Emergenze, Wi-fi libero e amministrazioni pubbliche
Durante il terremoto internet è tornato a fare il mestiere per cui era nato: negli anni Sessanta, infatti, i servizi segreti americani lo crearono per avere un sistema di comunicazioni di back up e di emergenza. Ma per il wi-fi libero è necessaria una regolamentazione
Trasferire le chiamate su Skype, i messaggi su WhatsApp e le richieste d'aiuto su Twitter. Sono state queste le soluzioni 2.0 per affrontare l'emergenza terremoto. Fin dai primi minuti dopo la scossa, in rete è circolato un appello: «Usare il cellulare solo in caso di estrema necessità e ad aprire le reti wi-fi private».
In particolare aprire il wi-fi, rendendo quindi la propria connessione libera e accessibile a tutti, ha rappresentato una soluzione importante per alleggerire le reti telefoniche, andate ben presto in tilt a causa dei danni alle infrastrutture e del successivo sovraccarico dovuto alle numerose telefonate effettuate non solo per richiedere soccorso, ma anche per avere informazioni sulla situazione di amici e parenti.
In sostanza connettersi ad internet tramite device mobili ha permesso di liberare gran parte della banda occupata dal traffico dati sulle reti cellulari. L'appello, lanciato tra gli altri anche da Saviano (su Twitter) e Di Pietro (su Facebook) è stato accolto da tanti, sia privati cittadini che, con un paio di semplici operazioni, hanno tolto la password dal proprio wi-fi, sia dalla pubblica amministrazione, con molti comuni che hanno provveduto a rendere disponibile a tutti l'accesso al proprio sistema web.
In pratica internet è tornato a fare il mestiere per cui era nato: negli anni Sessanta, durante la Guerra Fredda, i servizi segreti americani lo crearono per avere un sistema di comunicazioni di back up e di emergenza, da usare nel momento in cui telefono, telegrafo e stazioni radio venissero messe in crisi o distrutte dal nemico.
L'idea del wi-fi libero, in situazioni di emergenza, rappresenta senza dubbio una possibilità e un segno di civiltà.
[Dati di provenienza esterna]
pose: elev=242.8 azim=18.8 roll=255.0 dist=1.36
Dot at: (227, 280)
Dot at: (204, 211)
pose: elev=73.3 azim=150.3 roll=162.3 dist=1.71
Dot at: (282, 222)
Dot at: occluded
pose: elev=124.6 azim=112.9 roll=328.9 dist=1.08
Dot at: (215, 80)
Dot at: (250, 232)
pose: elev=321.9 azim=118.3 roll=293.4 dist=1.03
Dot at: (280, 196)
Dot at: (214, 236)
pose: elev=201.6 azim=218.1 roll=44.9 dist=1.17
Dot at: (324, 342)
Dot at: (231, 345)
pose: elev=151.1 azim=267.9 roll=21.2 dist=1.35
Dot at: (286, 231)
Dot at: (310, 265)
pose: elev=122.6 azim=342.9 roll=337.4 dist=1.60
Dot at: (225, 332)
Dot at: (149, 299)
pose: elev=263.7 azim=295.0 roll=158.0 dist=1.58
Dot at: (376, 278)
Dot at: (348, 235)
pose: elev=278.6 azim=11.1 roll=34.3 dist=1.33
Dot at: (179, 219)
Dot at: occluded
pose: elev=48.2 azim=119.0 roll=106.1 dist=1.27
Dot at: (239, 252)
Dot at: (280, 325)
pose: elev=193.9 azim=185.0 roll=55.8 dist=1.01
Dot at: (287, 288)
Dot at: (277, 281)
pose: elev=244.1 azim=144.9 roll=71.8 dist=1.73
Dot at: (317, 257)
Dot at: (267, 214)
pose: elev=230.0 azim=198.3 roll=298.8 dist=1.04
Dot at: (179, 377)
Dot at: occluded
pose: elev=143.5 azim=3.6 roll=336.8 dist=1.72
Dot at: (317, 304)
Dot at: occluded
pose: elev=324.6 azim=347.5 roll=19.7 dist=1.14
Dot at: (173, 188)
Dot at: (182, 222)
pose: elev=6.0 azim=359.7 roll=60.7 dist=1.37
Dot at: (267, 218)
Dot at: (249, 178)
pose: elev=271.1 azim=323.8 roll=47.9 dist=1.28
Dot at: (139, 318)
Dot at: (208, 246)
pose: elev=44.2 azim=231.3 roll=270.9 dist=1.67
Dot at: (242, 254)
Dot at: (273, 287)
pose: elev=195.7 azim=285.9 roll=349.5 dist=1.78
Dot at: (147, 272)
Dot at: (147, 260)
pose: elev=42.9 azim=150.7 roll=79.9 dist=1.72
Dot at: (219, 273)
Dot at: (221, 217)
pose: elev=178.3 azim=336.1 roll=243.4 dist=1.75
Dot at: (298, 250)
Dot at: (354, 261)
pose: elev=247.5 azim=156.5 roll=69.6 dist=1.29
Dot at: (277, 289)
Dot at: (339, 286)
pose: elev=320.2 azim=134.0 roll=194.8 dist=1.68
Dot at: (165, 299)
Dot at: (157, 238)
Tuttavia, e in rete subito dopo la richiesta di apertura questa problematica è stata sollevata, resta il problema della sicurezza. La password del wi-fi, infatti, protegge la nostra identità digitale: se la togliamo, lasciamo che tutto ciò che vi transita sia visibile in chiaro da chiunque. E malintenzionati e sciacalli, purtroppo, sono sempre dietro l'angolo.
Chissà che questa emergenza non porti ad avere una regolamentazione in merito. Ovvero che non debbano essere i privati cittadini, sull'onda dell'emotività, ad aprire la propria rete, ma che le pubbliche amministrazioni, in caso di calamità, abbiano a disposizione una sorta di interruttore di riserva, libero e accessibile, da accendere e mettere a disposizione dei cittadini.